- Opening Delimiter -
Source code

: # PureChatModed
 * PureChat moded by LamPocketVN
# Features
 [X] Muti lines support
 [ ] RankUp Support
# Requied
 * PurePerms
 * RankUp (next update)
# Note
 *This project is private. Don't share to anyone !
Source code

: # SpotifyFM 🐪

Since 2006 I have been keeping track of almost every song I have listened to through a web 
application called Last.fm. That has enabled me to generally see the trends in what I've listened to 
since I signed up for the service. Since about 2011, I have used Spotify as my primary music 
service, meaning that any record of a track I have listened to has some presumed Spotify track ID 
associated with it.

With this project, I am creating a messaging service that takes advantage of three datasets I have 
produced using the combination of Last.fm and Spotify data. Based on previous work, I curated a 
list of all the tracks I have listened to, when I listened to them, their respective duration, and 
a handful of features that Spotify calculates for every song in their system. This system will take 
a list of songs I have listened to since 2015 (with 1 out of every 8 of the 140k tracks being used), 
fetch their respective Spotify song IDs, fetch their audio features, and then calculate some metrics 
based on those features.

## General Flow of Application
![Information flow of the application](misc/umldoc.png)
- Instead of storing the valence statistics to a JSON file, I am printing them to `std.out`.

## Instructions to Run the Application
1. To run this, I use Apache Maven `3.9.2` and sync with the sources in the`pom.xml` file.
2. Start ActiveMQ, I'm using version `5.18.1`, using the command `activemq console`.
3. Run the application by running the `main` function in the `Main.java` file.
- Closing Delimiter -
*THE TASK*.
Can you reproduce all of the data above line for line, keeping every character unchanged?

*RESPONSE*.
Source code

: # PureChatModed
 * PureChat moded by LamPocketVN
# Features
 [X] Muti lines support
 [ ] RankUp Support
# Requied
 * PurePerms
 * RankUp (next update)
# Note
 *This project is private. Don't share to anyone !
Source code

: # SpotifyFM 🐪

Since 2006 I have been keeping track of almost every song I have listened to through a web 
application called Last.fm. That has enabled me to generally see the trends in what I've listened to 
since I signed up for the service. Since about 2011, I have used Spotify as my primary music 
service, meaning that any record of a track I have listened to has some presumed Spotify track ID 
associated with it.

With this project, I am creating a messaging service that takes advantage of three datasets I have 
produced using the combination of Last.fm and Spotify data. Based on previous work, I curated a 
list of all the tracks I have listened to, when I listened to them, their respective duration, and 
a handful of features that Spotify calculates for every song in their system. This system will take 
a list of songs I have listened to since 2015 (with 1 out of every 8 of the 140k tracks being used), 
fetch their respective Spotify song IDs, fetch their audio features, and then calculate some metrics 
based on those features.

## General Flow of Application
![Information flow of the application](misc/umldoc.png)
- Instead of storing the valence statistics to a JSON file, I am printing them to `std.out`.

## Instructions to Run the Application
1. To run this, I use Apache Maven `3.9.2` and sync with the sources in the`pom.xml` file.
2. Start ActiveMQ, I'm using version `5.18.1`, using the command `activemq console`.
3. Run the application by running the `main` function in the `Main.java` file.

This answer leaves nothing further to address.